Job item: Please retype all of the data below, word for word.

Source data:
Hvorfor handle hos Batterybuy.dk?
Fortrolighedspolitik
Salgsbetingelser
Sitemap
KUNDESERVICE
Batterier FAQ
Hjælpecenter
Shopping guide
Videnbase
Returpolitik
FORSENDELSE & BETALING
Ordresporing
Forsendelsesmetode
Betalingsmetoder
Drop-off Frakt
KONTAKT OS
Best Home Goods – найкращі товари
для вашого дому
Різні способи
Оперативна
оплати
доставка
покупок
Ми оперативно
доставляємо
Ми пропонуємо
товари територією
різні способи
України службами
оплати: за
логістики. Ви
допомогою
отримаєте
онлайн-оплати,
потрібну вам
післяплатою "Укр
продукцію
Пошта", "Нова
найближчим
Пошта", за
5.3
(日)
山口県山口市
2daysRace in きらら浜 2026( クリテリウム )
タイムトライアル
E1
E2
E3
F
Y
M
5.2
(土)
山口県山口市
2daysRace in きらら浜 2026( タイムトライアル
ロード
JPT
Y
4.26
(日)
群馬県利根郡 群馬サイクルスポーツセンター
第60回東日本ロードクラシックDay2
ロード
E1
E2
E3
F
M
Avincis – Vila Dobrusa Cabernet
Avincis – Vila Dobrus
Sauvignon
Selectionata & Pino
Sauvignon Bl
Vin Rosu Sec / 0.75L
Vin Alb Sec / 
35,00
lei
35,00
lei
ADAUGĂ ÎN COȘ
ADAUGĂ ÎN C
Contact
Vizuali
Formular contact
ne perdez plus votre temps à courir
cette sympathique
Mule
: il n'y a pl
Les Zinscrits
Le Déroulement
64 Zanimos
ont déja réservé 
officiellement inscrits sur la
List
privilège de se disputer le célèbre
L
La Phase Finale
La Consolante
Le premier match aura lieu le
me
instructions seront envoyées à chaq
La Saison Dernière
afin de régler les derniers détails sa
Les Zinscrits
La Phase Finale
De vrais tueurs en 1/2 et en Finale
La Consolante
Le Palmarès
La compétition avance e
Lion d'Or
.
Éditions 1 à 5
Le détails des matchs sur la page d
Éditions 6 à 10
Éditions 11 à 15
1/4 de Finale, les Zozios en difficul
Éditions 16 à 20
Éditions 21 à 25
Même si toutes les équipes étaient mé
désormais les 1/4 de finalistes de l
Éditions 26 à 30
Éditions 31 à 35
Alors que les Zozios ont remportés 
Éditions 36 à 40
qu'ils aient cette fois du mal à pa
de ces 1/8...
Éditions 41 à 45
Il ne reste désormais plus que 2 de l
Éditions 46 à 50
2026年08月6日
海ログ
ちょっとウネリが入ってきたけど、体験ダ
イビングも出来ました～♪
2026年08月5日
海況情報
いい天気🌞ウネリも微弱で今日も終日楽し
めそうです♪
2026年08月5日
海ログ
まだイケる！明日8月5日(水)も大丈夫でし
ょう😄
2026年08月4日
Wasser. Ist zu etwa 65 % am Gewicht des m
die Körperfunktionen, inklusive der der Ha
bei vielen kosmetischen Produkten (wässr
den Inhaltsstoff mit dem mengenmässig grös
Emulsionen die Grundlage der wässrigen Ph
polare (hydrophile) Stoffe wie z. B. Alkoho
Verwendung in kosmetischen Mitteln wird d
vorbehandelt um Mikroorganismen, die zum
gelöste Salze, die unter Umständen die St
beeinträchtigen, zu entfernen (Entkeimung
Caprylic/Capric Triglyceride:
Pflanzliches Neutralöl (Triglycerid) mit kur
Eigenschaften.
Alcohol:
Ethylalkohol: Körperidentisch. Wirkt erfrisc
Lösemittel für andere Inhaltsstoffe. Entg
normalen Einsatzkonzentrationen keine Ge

Written solution:
Hvorfor handle hos Batterybuy.dk?
Fortrolighedspolitik
Salgsbetingelser
Sitemap
KUNDESERVICE
Batterier FAQ
Hjælpecenter
Shopping guide
Videnbase
Returpolitik
FORSENDELSE & BETALING
Ordresporing
Forsendelsesmetode
Betalingsmetoder
Drop-off Frakt
KONTAKT OS
Best Home Goods – найкращі товари
для вашого дому
Різні способи
Оперативна
оплати
доставка
покупок
Ми оперативно
доставляємо
Ми пропонуємо
товари територією
різні способи
України службами
оплати: за
логістики. Ви
допомогою
отримаєте
онлайн-оплати,
потрібну вам
післяплатою "Укр
продукцію
Пошта", "Нова
найближчим
Пошта", за
5.3
(日)
山口県山口市
2daysRace in きらら浜 2026( クリテリウム )
タイムトライアル
E1
E2
E3
F
Y
M
5.2
(土)
山口県山口市
2daysRace in きらら浜 2026( タイムトライアル
ロード
JPT
Y
4.26
(日)
群馬県利根郡 群馬サイクルスポーツセンター
第60回東日本ロードクラシックDay2
ロード
E1
E2
E3
F
M
Avincis – Vila Dobrusa Cabernet
Avincis – Vila Dobrus
Sauvignon
Selectionata & Pino
Sauvignon Bl
Vin Rosu Sec / 0.75L
Vin Alb Sec / 
35,00
lei
35,00
lei
ADAUGĂ ÎN COȘ
ADAUGĂ ÎN C
Contact
Vizuali
Formular contact
ne perdez plus votre temps à courir
cette sympathique
Mule
: il n'y a pl
Les Zinscrits
Le Déroulement
64 Zanimos
ont déja réservé 
officiellement inscrits sur la
List
privilège de se disputer le célèbre
L
La Phase Finale
La Consolante
Le premier match aura lieu le
me
instructions seront envoyées à chaq
La Saison Dernière
afin de régler les derniers détails sa
Les Zinscrits
La Phase Finale
De vrais tueurs en 1/2 et en Finale
La Consolante
Le Palmarès
La compétition avance e
Lion d'Or
.
Éditions 1 à 5
Le détails des matchs sur la page d
Éditions 6 à 10
Éditions 11 à 15
1/4 de Finale, les Zozios en difficul
Éditions 16 à 20
Éditions 21 à 25
Même si toutes les équipes étaient mé
désormais les 1/4 de finalistes de l
Éditions 26 à 30
Éditions 31 à 35
Alors que les Zozios ont remportés 
Éditions 36 à 40
qu'ils aient cette fois du mal à pa
de ces 1/8...
Éditions 41 à 45
Il ne reste désormais plus que 2 de l
Éditions 46 à 50
2026年08月6日
海ログ
ちょっとウネリが入ってきたけど、体験ダ
イビングも出来ました～♪
2026年08月5日
海況情報
いい天気🌞ウネリも微弱で今日も終日楽し
めそうです♪
2026年08月5日
海ログ
まだイケる！明日8月5日(水)も大丈夫でし
ょう😄
2026年08月4日
Wasser. Ist zu etwa 65 % am Gewicht des m
die Körperfunktionen, inklusive der der Ha
bei vielen kosmetischen Produkten (wässr
den Inhaltsstoff mit dem mengenmässig grös
Emulsionen die Grundlage der wässrigen Ph
polare (hydrophile) Stoffe wie z. B. Alkoho
Verwendung in kosmetischen Mitteln wird d
vorbehandelt um Mikroorganismen, die zum
gelöste Salze, die unter Umständen die St
beeinträchtigen, zu entfernen (Entkeimung
Caprylic/Capric Triglyceride:
Pflanzliches Neutralöl (Triglycerid) mit kur
Eigenschaften.
Alcohol:
Ethylalkohol: Körperidentisch. Wirkt erfrisc
Lösemittel für andere Inhaltsstoffe. Entg
normalen Einsatzkonzentrationen keine Ge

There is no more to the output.